6 avril 2013

La contrainte qui donne des ailes


Par Andreas Trepte (www.photo.natur.de)*
J'avais abordé, le 16 mars, le thème de la contrainte en écriture qui libère la créativité. Les contraintes de la poésie à forme fixe en sont un exemple: les rimes, le nombre de pieds et le nombre de strophes sont codifiés pour le sonnet, la ballade, l'ode, etc. Ces contraintes ont favorisé la créativité (tout comme s'en affranchir, d'ailleurs).

L'écrivaine Régine Detambel explique dans son article Écrire sous les contraintes: «Une chose est claire avec la contrainte: si elle est libératrice et créatrice, c’est qu’elle permet de sortir de sa routine personnelle. En se forçant à appliquer un certain nombre de règles, on peut écrire quelque chose qu’on n’aurait jamais eu l’idée d’écrire, jamais pu écrire sans cela.»

Pour moi, la contrainte d'écriture est un jeu. Je l'utilise à l'occasion, mais ce n'est pas mon principal procédé d'écriture.

L'OuLiPo
Un courant de pensée a particulièrement réfléchi aux contraintes d'écriture: L'Ouvroir de littérature potentielle (OuLiPo), une association fondée en 1960, en France, par le mathématicien François Le Lionnais et l'écrivain Raymond Queneau. Les membres de l'association se réunissent pour réfléchir aux notions de contrainte et de création. Le site de l'OuLiPo est une mine d'informations à ce sujet.

Certains oulipiens ont mené l'expérience de la contrainte très loin, comme l'écrivain Georges Perec qui réussit à écrire un livre (La disparition, paru en 1969) sans la lettre «e»! Cette contrainte de ne pas employer une lettre dans un texte s'appelle un lipogramme. Le livre a été traduit en anglais, un vrai casse-tête, j'imagine...

Le cadavre exquis boira le vin nouveau
Peut-être connaissez-vous le «cadavre exquis», un jeu inventé par les surréalistes en 1925, qui est devenu un classique. Son nom vient de la phrase trouvée lors de l'invention de ce jeu: «Le cadavre exquis boira le vin nouveau.» Chaque personne écrit un mot sans voir ce que la précédente a écrit (on peut aussi faire ça avec un dessin).
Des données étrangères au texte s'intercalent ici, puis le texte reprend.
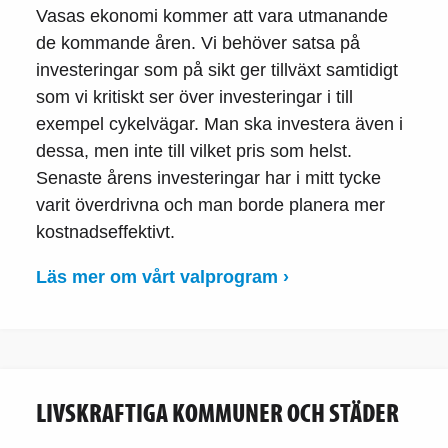
Vasas ekonomi kommer att vara utmanande
de kommande åren. Vi behöver satsa på
investeringar som på sikt ger tillväxt samtidigt
som vi kritiskt ser över investeringar i till
exempel cykelvägar. Man ska investera även i
dessa, men inte till vilket pris som helst.
Senaste årens investeringar har i mitt tycke
varit överdrivna och man borde planera mer
kostnadseffektivt.
Läs mer om vårt valprogram ›
LIVSKRAFTIGA KOMMUNER OCH STÄDER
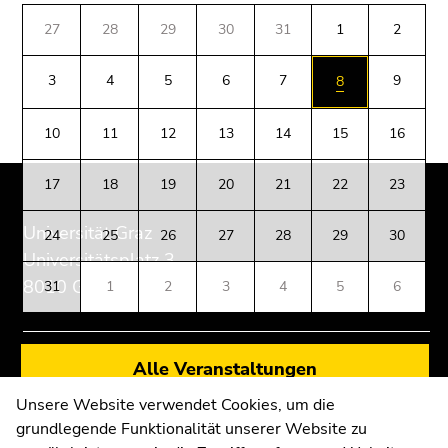
27
28
29
30
31
1
2
3
4
5
6
7
9
8
10
11
12
13
14
15
16
Beginn
Ende
Ende
17
18
19
20
21
22
23
des
dieses
dieses
Seitenbereichs:
Seitenbereichs.
Seitenbereichs.
Universität Graz
24
25
26
27
28
29
30
Zusatzinformationen:
Zur
Zur
Universitätsplatz 3
Übersicht
Übersicht
8010 Graz
31
1
2
3
4
5
6
der
der
Seitenbereiche
Seitenbereiche
Alle Veranstaltungen
Anfahrt und Kontakt
Kommunikation und Öffentlichkeitsarbeit
Unsere Website verwendet Cookies, um die
grundlegende Funktionalität unserer Website zu
Moodle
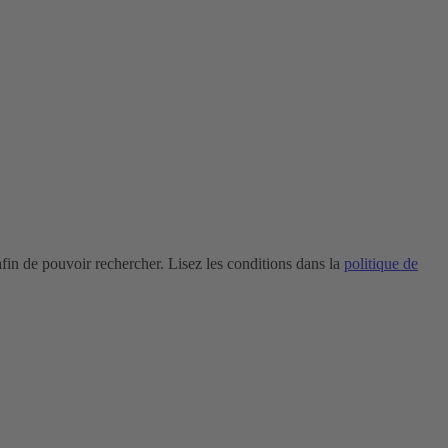
in de pouvoir rechercher. Lisez les conditions dans la
politique de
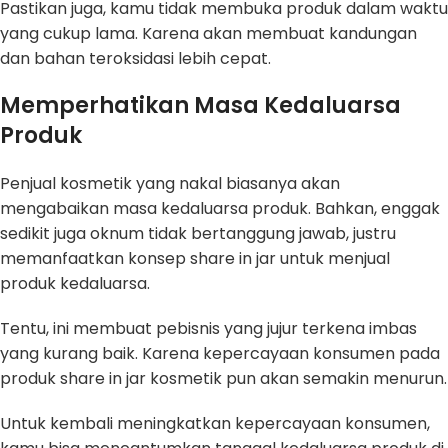
Pastikan juga, kamu tidak membuka produk dalam waktu
yang cukup lama. Karena akan membuat kandungan
dan bahan teroksidasi lebih cepat.
Memperhatikan Masa Kedaluarsa
Produk
Penjual kosmetik yang nakal biasanya akan
mengabaikan masa kedaluarsa produk. Bahkan, enggak
sedikit juga oknum tidak bertanggung jawab, justru
memanfaatkan konsep share in jar untuk menjual
produk kedaluarsa.
Tentu, ini membuat pebisnis yang jujur terkena imbas
yang kurang baik. Karena kepercayaan konsumen pada
produk share in jar kosmetik pun akan semakin menurun.
Untuk kembali meningkatkan kepercayaan konsumen,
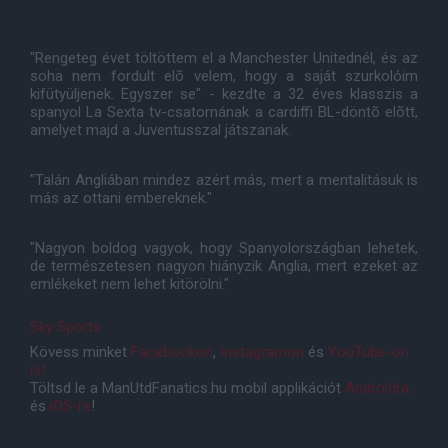
"Rengeteg évet töltöttem el a Manchester Unitednél, és az
soha nem fordult elõ velem, hogy a saját szurkolóim
kifütyüljenek. Egyszer se" - kezdte a 32 éves klasszis a
spanyol La Sexta tv-csatornának a cardiffi BL-döntõ elõtt,
amelyet majd a Juventusszal játszanak.
"Talán Angliában mindez azért más, mert a mentalitásuk is
más az ottani embereknek."
"Nagyon boldog vagyok, hogy Spanyolországban lehetek,
de természetesen nagyon hiányzik Anglia, mert ezeket az
emlékeket nem lehet kitörölni."
Sky Sports
Kövess minket
Facebookon
,
Instagramon
és
YouTube-on
is!
Töltsd le a ManUtdFanatics.hu mobil applikációt
Androidra
és
iOS-re
!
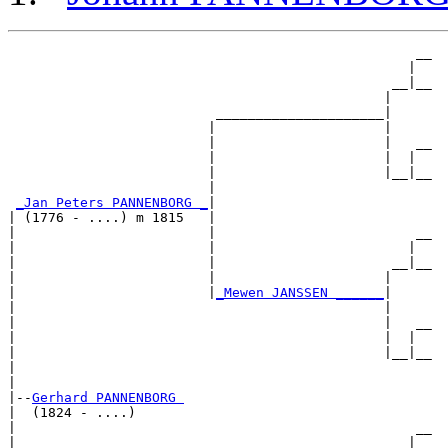
                                                   __

                                                  |  

                                                __|__

                                               |     

                          _____________________|

                         |                     |

                         |                     |   __

                         |                     |  |  

                         |                     |__|__

                         |                           

_Jan Peters PANNENBORG _
|

| (1776 - ....) m 1815   |

|                        |                         __

|                        |                        |  

|                        |                      __|__

|                        |                     |     

|                        |
_Mewen JANSSEN ______
|

|                                              |

|                                              |   __

|                                              |  |  

|                                              |__|__

|                                                    

|

|--
Gerhard PANNENBORG 
|  (1824 - ....)

|                                                  __

|                                                 |  
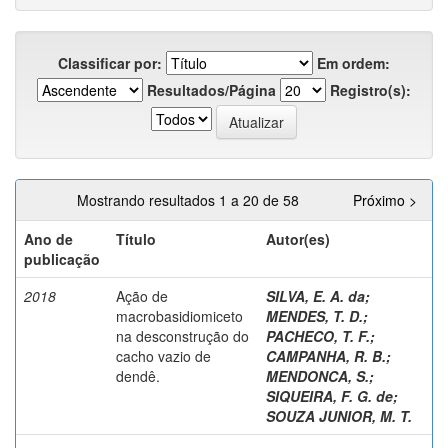
Classificar por:
Em ordem:
Resultados/Página
Registro(s):
Mostrando resultados 1 a 20 de 58
Próximo >
Ano de
Título
Autor(es)
publicação
2018
Ação de
SILVA, E. A. da
;
macrobasidiomiceto
MENDES, T. D.
;
na desconstrução do
PACHECO, T. F.
;
cacho vazio de
CAMPANHA, R. B.
;
dendê.
MENDONCA, S.
;
SIQUEIRA, F. G. de
;
SOUZA JUNIOR, M. T.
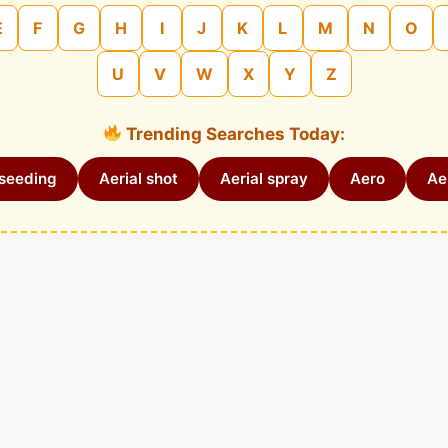
E
F
G
H
I
J
K
L
M
N
O
U
V
W
X
Y
Z
Trending Searches Today:
 seeding
Aerial shot
Aerial spray
Aero
Aer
Une feuille de papier circule dans le groupe et on replie le papier pour cacher ce que chacun a écrit.

Voici deux cadavres exquis créés lors d'ateliers d'écriture que j'anime: «le groupe nominal / beau / jouer / dans un bain moussant pour cinq / la veille d'après-demain du dernier jour de janvier de l'an passé», et «l'univers / tout crochu / roule / à St-Ligorie / dans trois semaines». Nous nous servons de la phrase obtenue pour écrire une histoire. Plaisir garanti, en écrivant son texte et en écoutant les histoires des autres!

Quelques contraintes utilisées dans Visite la nuit
Deux de mes nouvelles respectent des contraintes. «La belle inoxydable se rebelle», écrite au départ pour le thème «métal» de la défunte revue Biscuit chinois, comporte une trentaine de termes faisant référence aux métaux. Pour la nouvelle «Vertige de l'amour», j'ai souhaité que la forme du texte ait un rapport avec ce qui se passe dans l'histoire. C'est une sorte de calligramme.
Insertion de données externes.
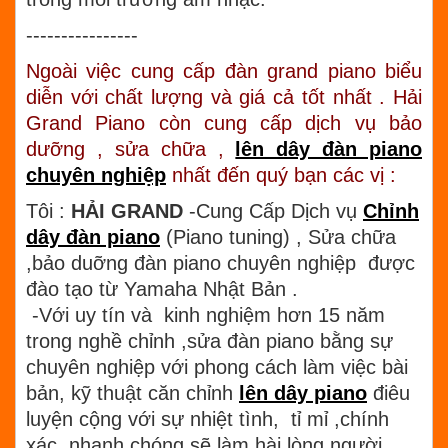
----------------
Ngoài việc cung cấp đàn grand piano biểu
diễn với chất lượng và giá cả tốt nhất . Hải
Grand Piano còn cung cấp dịch vụ bảo
dưỡng , sửa chữa ,
lên dây đàn piano
chuyên nghiệp
nhất đến quý bạn các vị :
Tôi :
HẢI GRAND
-Cung Cấp Dịch vụ
Chỉnh
dây đàn piano
(Piano tuning) , Sửa chữa
,bảo duỡng đàn piano chuyên nghiệp được
đào tạo từ Yamaha Nhật Bản .
-Với uy tín và kinh nghiệm hơn 15 năm
trong nghề chỉnh ,sửa đàn piano bằng sự
chuyên nghiệp với phong cách làm việc bài
bản, kỹ thuật căn chỉnh
lên dây piano
điêu
luyện cộng với sự nhiệt tình, tỉ mỉ ,chính
xác, nhanh chóng sẽ làm hài lòng người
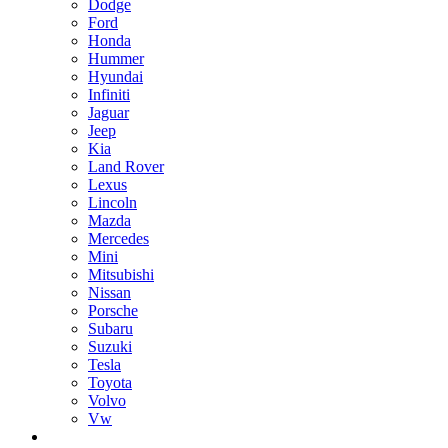
Dodge
Ford
Honda
Hummer
Hyundai
Infiniti
Jaguar
Jeep
Kia
Land Rover
Lexus
Lincoln
Mazda
Mercedes
Mini
Mitsubishi
Nissan
Porsche
Subaru
Suzuki
Tesla
Toyota
Volvo
Vw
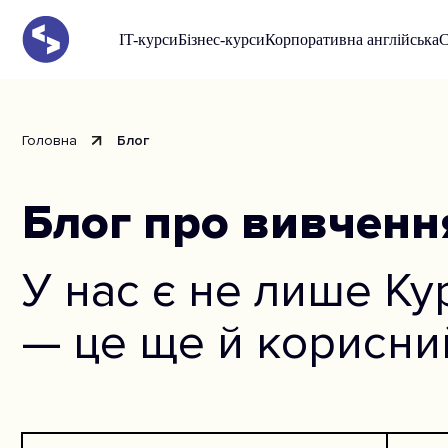
IT-курси
Бізнес-курси
Корпоративна англійська
С
Головна
Блог
Блог про вивченн
У нас є не лише Ку
— це ще й корисний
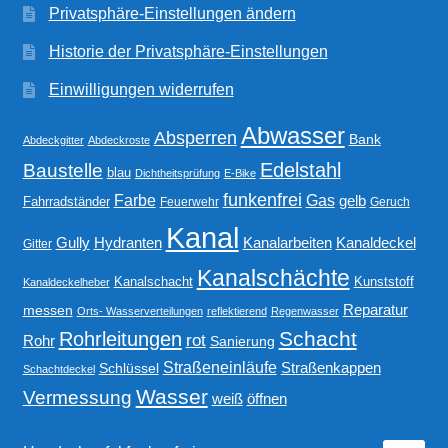
Privatsphäre-Einstellungen ändern
Historie der Privatsphäre-Einstellungen
Einwilligungen widerrufen
Abwasser
Absperren
Bank
Abdeckgitter
Abdeckroste
Edelstahl
Baustelle
blau
Dichtheitsprüfung
E-Bike
funkenfrei
Gas
Farbe
gelb
Fahrradständer
Feuerwehr
Geruch
Kanal
Gully
Kanalarbeiten
Hydranten
Kanaldeckel
Gitter
Kanalschächte
Kanalschacht
Kunststoff
Kanaldeckelheber
Reparatur
messen
Orts- Wasserverteilungen
reflektierend
Regenwasser
Schacht
Rohrleitungen
rot
Rohr
Sanierung
Straßeneinläufe
Straßenkappen
Schlüssel
Schachtdeckel
Wasser
Vermessung
weiß
öffnen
Calligramme de Guillaume Appolinaire  (PD-OLD)*

Certaines de mes nouvelles ont été écrites pour un thème imposé, mais ce n'est pas vraiment une contrainte, il s'agit d'un déclencheur. Ainsi, «Le chêne du village» a été écrit pour le thème Arbre de la revue Moebius. «Amour filial» (version préliminaire de «La préférée») a été écrit pour le numéro de Moebius sur le dilemme. Et la nouvelle «Ligne de mire en direct» démarre par une phrase imposée par un concours de nouvelles.
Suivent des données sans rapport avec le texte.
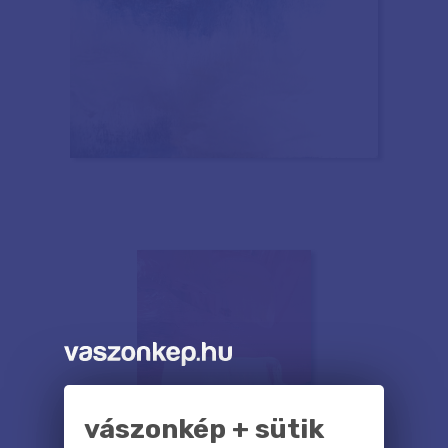
vászonkép + sütik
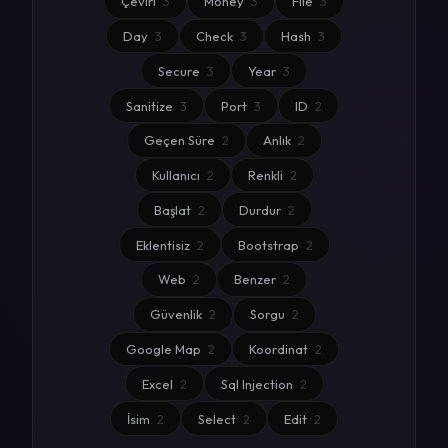
Çeviri
3
Money
3
File
3
Day
3
Check
3
Hash
3
Secure
3
Year
3
Sanitize
3
Port
3
ID
2
Geçen Süre
2
Anlık
2
Kullanıcı
2
Renkli
2
Başlat
2
Durdur
2
Eklentisiz
2
Bootstrap
2
Web
2
Benzer
2
Güvenlik
2
Sorgu
2
Google Map
2
Koordinat
2
Excel
2
Sql Injection
2
İsim
2
Select
2
Edit
2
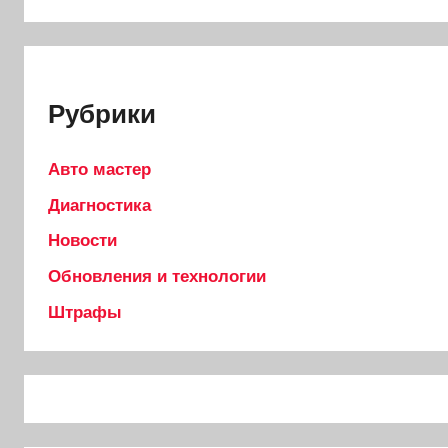
Рубрики
Авто мастер
Диагностика
Новости
Обновления и технологии
Штрафы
En fait, j'utilise une contrainte lorsque je perçois quelque chose dans le premier jet d'un texte qui gagnerait à être exploité plus à fond, comme le champ lexical du métal dans «La belle inoxydable». Mais j'écris surtout d'après mes idées notées dans mon petit carnet à idées. Elles me viennent à partir de faits dont j'ai entendu parler aux informations, de sujets que j'ai lus, de conversations que j'ai eues. Et l'idée notée peut en amener une autre, et une autre...

Je pense que j'ai développé ma créativité quand j'ai commencé à noter mes idées. Je n'ai pas peur de la page blanche, mes petits carnets sont remplis de déclencheurs d'écriture.